* [What the task requires]: Can you recast all of the material below as a numbered list, skipping blank lines and leaving the pictures out?

* [Dataset excerpt]:
* * *

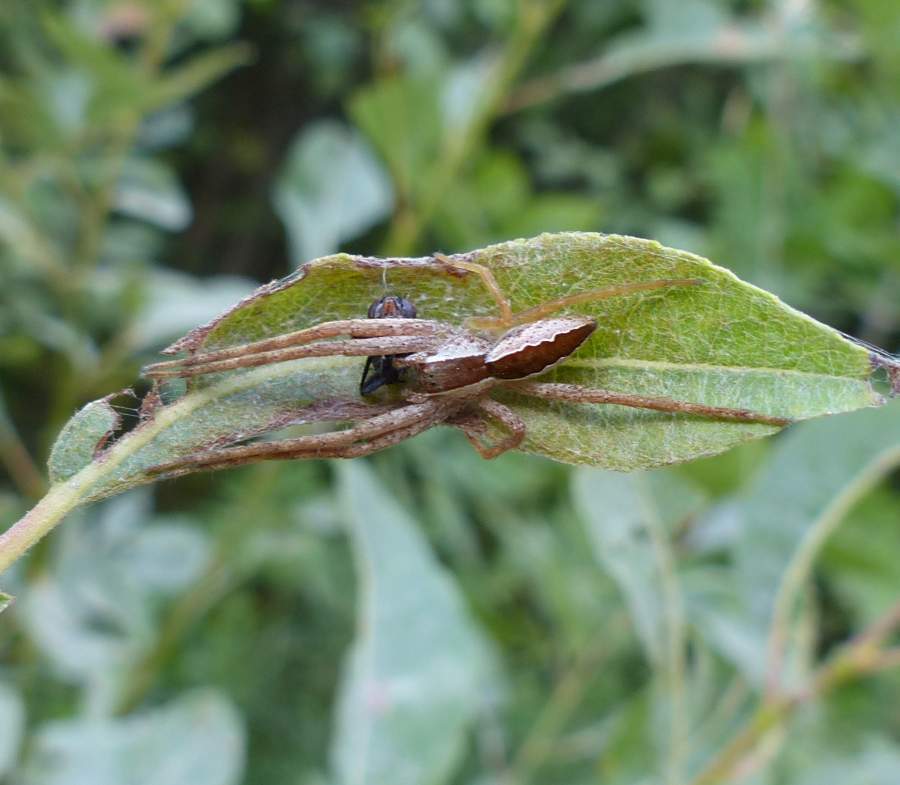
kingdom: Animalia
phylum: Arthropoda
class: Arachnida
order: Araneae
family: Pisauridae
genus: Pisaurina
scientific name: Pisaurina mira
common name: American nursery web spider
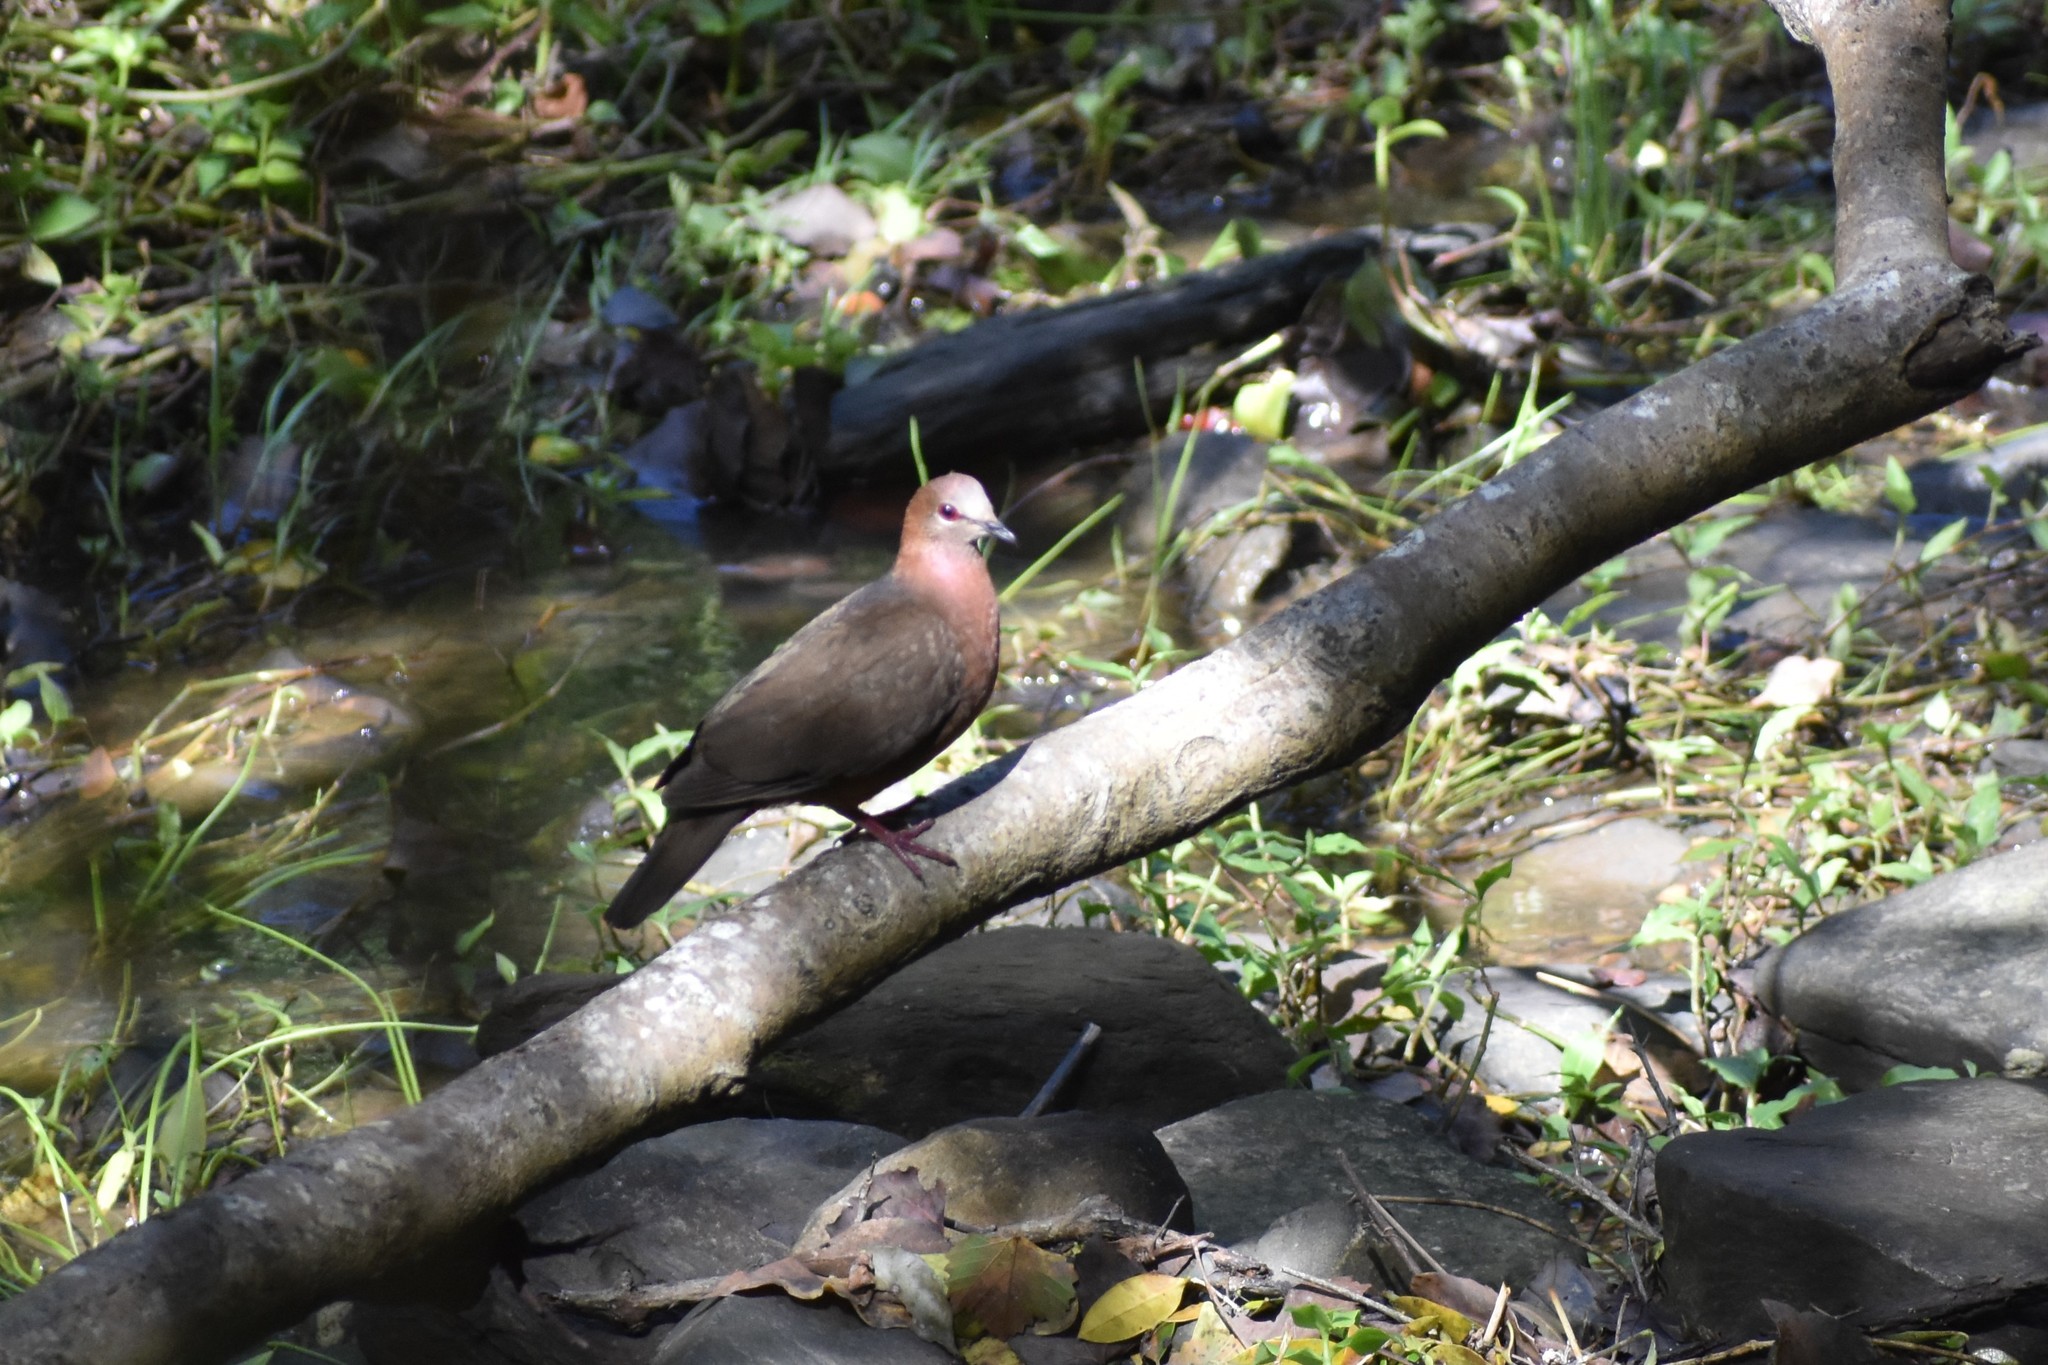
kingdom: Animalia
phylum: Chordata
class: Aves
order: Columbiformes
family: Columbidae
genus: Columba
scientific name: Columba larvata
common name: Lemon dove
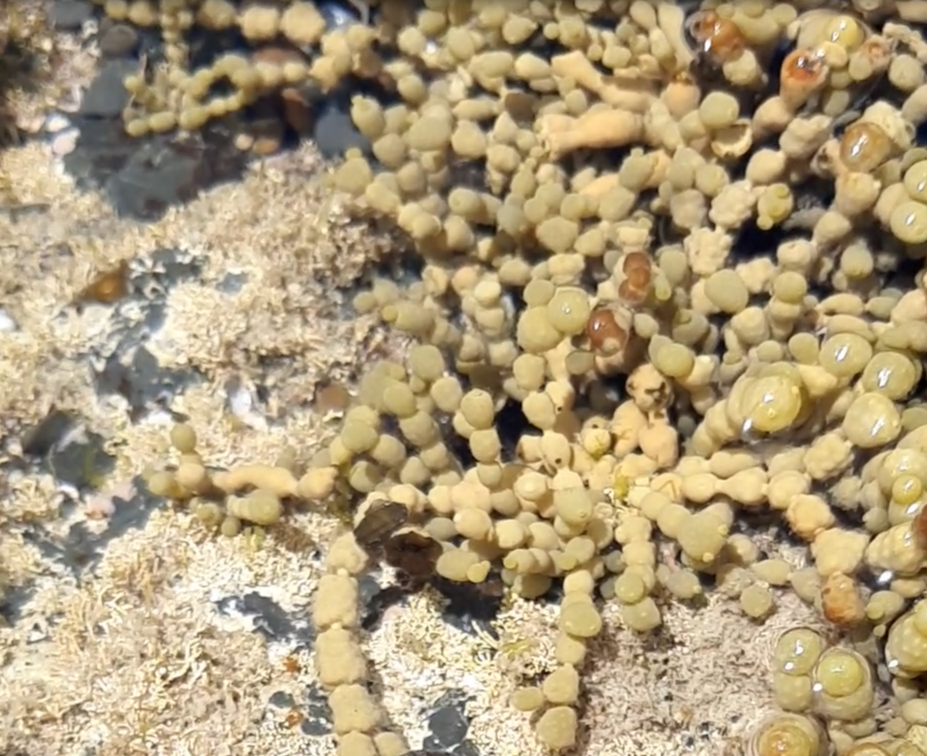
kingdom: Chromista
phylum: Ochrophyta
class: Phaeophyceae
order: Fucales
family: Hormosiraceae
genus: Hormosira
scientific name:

* * *

* [Response for this exercise]:
1. kingdom: Animalia
2. phylum: Arthropoda
3. class: Arachnida
4. order: Araneae
5. family: Pisauridae
6. genus: Pisaurina
7. scientific name: Pisaurina mira
8. common name: American nursery web spider
9. kingdom: Animalia
10. phylum: Chordata
11. class: Aves
12. order: Columbiformes
13. family: Columbidae
14. genus: Columba
15. scientific name: Columba larvata
16. common name: Lemon dove
17. kingdom: Chromista
18. phylum: Ochrophyta
19. class: Phaeophyceae
20. order: Fucales
21. family: Hormosiraceae
22. genus: Hormosira
23. scientific name:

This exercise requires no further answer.